WORK REQUEST:
Retype the listing from the line with "What Y value" up to and including the line with "Reading left to", and nothing else.

STORED DATA:
....

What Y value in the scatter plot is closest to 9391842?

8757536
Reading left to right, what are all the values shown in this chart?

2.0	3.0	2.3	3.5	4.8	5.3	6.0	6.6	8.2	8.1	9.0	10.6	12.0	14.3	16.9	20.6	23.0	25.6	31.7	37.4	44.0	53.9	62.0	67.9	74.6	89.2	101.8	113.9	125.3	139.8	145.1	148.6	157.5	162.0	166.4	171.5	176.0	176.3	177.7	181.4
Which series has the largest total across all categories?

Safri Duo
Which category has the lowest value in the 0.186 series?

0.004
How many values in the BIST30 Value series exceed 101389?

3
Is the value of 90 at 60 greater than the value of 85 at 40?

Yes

....

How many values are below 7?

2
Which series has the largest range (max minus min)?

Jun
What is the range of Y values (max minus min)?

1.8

....

REPLY TO THE EXERCISE:
What Y value in the scatter plot is closest to 9391842?

8757536
Reading left to right, what are all the values shown in this chart?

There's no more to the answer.